Saved data entries:
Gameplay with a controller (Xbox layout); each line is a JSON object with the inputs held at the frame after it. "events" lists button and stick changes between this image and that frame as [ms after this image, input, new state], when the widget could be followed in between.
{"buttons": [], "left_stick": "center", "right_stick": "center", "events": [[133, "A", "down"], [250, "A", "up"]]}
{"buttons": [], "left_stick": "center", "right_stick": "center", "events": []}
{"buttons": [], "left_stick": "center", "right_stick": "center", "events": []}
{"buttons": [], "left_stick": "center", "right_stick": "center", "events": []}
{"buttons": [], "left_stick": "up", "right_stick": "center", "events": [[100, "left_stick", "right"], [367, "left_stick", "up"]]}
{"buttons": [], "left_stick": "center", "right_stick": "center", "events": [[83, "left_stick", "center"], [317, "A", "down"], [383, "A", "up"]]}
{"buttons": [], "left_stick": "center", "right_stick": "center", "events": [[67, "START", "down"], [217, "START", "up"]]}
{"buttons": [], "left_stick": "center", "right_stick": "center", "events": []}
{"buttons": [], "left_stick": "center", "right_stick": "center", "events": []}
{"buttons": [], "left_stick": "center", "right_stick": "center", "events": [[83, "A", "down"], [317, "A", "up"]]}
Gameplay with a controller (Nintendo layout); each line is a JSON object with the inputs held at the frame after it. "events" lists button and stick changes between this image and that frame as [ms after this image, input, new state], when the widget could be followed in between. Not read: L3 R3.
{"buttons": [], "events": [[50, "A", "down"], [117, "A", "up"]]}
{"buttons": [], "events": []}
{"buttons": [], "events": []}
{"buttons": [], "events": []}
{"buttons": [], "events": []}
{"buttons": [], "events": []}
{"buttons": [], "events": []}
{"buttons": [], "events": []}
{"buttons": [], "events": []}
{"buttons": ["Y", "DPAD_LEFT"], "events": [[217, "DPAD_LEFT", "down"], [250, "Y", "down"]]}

» TASK TO CARRY OUT: Copy all lines from the data that hold the word "image".

» YOUR SOLUTION:
Gameplay with a controller (Xbox layout); each line is a JSON object with the inputs held at the frame after it. "events" lists button and stick changes between this image and that frame as [ms after this image, input, new state], when the widget could be followed in between.
Gameplay with a controller (Nintendo layout); each line is a JSON object with the inputs held at the frame after it. "events" lists button and stick changes between this image and that frame as [ms after this image, input, new state], when the widget could be followed in between. Not read: L3 R3.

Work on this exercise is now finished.